Bürgerforum

Rhader Dorfentwicklung: Konzept für die neue Mitte kommt

Das Rhader Bürgerforum kam nach langer Zwangspause zusammen. Die Dorfentwicklung war das beherrschende Thema.
Die Rhader vermissen einen echten Dorfkern mit Aufenthaltsqualität. © Guido Bludau

Erstmalig sollte das Bürgerforum draußen, unter freiem Himmel, stattfinden, um trotz aller Corona-Sorgen vielen Rhader Bürgerinnen und Bürgern eine Teilnahme in angenehmer und sicherer Atmosphäre zu ermöglichen. Der Wettergott spielte jedoch nicht mit. Die Freiwillige Feuerwehr Rhade sprang kurzentschlossen ein und stellte in Absprache mit der städtischen Leitung ihre große Feuerwehrgerätehalle zur Verfügung.

Dieser Wechsel des Veranstaltungsortes, der nicht mehr angekündigt werden konnte und auch der Neustart nach immerhin fast anderthalb Jahren Corona-Pause verhinderten wahrscheinlich eine größere Beteiligung. So kamen immerhin 45 Teilnehmer zusammen, um insbesondere das geplante Dorfentwicklungskonzept für Rhade zu diskutieren.

Für die Arbeitsgruppe Dorfentwicklung stellten Heribert Triptrap und Reinhard Meisner ihre zurückliegenden Aktivitäten mit dem Start in 2019 dar. Höhepunkte waren zwei Online-Befragungen von Oktober 2020 bis Januar 2021 mit großer Beteiligung und zahlreichen Wünschen und Vorschlägen für ein auch zukünftig lebenswertes Rhade. Die daraufhin angebotene Bürgerwerkstatt im Juni 2021 erarbeitete mögliche Ziele für Rhade, die aus neun verschiedenen Projektgruppierungen mit insgesamt 23 Maßnahmenschwerpunkten gebildet wurden. Die Ergebnisse sind online hinterlegt worden.

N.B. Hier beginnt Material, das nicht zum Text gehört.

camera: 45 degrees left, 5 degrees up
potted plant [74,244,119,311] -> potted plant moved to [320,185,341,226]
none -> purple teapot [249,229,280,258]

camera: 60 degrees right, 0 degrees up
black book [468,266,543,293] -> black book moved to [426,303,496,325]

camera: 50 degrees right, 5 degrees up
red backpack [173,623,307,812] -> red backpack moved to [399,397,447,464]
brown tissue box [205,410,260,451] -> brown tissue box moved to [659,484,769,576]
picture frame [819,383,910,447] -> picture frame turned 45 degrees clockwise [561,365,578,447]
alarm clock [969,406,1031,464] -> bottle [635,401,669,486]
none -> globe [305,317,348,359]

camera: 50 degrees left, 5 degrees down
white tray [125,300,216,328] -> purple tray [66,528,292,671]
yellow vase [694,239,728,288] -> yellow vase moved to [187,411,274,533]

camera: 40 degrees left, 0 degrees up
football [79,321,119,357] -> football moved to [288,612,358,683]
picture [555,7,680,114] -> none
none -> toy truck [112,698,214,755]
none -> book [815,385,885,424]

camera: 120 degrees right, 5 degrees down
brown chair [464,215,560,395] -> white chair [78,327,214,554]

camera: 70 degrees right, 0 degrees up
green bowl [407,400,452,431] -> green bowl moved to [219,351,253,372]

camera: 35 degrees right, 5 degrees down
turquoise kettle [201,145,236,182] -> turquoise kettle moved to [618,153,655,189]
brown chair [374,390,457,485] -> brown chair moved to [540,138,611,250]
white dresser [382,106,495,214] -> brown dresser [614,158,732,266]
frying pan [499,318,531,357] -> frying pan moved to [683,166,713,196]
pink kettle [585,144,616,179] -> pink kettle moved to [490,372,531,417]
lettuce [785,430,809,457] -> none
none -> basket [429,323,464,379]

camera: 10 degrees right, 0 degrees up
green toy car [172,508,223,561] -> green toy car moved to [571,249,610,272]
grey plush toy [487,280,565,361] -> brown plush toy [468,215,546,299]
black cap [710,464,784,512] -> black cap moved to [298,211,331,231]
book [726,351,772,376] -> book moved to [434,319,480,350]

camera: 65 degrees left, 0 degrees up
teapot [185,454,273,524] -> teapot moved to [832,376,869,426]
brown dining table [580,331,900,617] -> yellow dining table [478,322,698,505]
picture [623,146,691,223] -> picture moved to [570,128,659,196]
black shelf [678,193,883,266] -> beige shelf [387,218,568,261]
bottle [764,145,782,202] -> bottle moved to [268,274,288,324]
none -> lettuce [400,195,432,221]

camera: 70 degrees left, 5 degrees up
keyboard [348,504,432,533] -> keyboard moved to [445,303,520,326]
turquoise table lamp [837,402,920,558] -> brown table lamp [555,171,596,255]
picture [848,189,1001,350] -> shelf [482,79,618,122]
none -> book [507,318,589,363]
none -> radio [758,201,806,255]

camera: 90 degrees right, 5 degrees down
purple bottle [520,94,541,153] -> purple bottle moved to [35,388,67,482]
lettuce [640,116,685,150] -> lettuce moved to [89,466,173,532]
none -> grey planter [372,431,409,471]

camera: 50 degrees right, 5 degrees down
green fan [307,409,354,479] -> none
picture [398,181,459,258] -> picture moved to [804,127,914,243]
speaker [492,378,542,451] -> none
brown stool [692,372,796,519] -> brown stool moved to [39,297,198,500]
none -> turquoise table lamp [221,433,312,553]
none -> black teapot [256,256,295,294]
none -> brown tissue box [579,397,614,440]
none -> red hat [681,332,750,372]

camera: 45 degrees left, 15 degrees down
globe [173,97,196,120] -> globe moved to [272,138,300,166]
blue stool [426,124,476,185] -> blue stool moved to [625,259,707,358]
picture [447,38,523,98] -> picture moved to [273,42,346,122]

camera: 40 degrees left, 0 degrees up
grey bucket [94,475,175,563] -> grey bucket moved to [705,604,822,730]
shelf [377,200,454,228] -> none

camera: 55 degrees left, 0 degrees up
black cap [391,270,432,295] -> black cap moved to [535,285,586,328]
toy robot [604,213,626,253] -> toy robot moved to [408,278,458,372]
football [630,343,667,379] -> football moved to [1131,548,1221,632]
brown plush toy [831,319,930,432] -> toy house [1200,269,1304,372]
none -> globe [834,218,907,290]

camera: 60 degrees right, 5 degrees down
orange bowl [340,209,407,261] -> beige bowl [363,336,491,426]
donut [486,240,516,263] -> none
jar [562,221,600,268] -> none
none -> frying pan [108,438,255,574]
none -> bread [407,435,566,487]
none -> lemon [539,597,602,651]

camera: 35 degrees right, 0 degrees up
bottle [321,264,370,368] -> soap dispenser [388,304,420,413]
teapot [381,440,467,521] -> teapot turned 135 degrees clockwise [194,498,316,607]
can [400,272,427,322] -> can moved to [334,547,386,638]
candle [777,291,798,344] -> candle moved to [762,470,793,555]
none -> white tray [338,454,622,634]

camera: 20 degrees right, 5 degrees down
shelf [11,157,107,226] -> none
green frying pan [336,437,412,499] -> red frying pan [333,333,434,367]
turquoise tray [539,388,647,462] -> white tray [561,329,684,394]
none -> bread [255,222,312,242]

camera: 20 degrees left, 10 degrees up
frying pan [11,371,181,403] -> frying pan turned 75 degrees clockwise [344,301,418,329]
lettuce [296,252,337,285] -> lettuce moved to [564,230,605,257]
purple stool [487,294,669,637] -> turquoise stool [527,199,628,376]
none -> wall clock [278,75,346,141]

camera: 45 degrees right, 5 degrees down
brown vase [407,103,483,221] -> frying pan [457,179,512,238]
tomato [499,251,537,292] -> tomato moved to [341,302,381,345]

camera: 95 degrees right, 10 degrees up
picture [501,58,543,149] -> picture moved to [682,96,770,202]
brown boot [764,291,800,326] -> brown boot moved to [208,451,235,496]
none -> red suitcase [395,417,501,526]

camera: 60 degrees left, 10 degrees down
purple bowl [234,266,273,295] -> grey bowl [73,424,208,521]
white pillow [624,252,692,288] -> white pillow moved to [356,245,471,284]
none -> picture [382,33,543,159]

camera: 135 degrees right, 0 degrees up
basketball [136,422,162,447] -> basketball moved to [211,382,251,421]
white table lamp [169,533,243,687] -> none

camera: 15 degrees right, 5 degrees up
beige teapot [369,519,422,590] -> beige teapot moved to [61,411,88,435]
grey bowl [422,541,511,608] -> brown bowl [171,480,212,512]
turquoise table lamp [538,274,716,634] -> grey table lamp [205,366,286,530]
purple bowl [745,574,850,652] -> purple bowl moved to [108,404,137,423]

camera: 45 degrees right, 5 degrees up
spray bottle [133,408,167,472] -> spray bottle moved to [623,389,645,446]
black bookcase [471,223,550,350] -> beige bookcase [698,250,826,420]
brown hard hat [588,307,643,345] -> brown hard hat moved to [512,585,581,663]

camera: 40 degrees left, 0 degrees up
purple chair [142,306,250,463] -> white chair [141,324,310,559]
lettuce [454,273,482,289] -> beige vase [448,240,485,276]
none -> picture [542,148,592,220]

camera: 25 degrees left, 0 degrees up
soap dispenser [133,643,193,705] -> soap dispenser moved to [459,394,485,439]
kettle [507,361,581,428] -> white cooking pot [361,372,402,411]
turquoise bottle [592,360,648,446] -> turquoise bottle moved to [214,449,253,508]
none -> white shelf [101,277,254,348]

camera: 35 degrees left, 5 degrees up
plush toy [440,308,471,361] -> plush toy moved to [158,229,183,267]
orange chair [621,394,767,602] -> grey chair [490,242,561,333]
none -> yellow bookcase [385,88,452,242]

Abschließende Diskussion im November-Forum

Bis spätestens Mitte Oktober werden nun das beauftragte Planungsbüro, die Stadt und die Arbeitsgruppe Dorfentwicklung Rhade einen abschließenden Entwurf für ein zukünftiges Dorfentwicklungskonzept Rhade erarbeiten und anschließend für die Bürgerschaft veröffentlichen. Im November soll dann im nächsten Bürgerforum eine abschließende Diskussion geführt werden und ein daraus folgendes Empfehlungsvotum für einen Ratsbeschluss abgegeben werden.

Eine rege Diskussion, die nicht kontrovers geführt wurde, sondern großes Interesse an einzelnen Themenpunkten offenbarte, schloss sich an.

Hans-Peter Steffens berichtete dann von einer bisher noch nicht erfolgreichen Initiative, die Kultur- und Weiterbildungslandschaft speziell für Rhade auszuweiten und zu beleben.

Schutzhütte erhält neue Radständer

Zwei Anträge zur Unterstützung aus Mitteln des städtischen Bürgerbudgets wurden einstimmig angenommen. Die Rhader Schutzhütte für Wanderer und Fahrradfahrer erhält neue, stabilere Fahrradständer aus Stahl und das Orgateam erhält wetterfeste Plakat-Aufsteller für die Ankündigung der Versammlungen.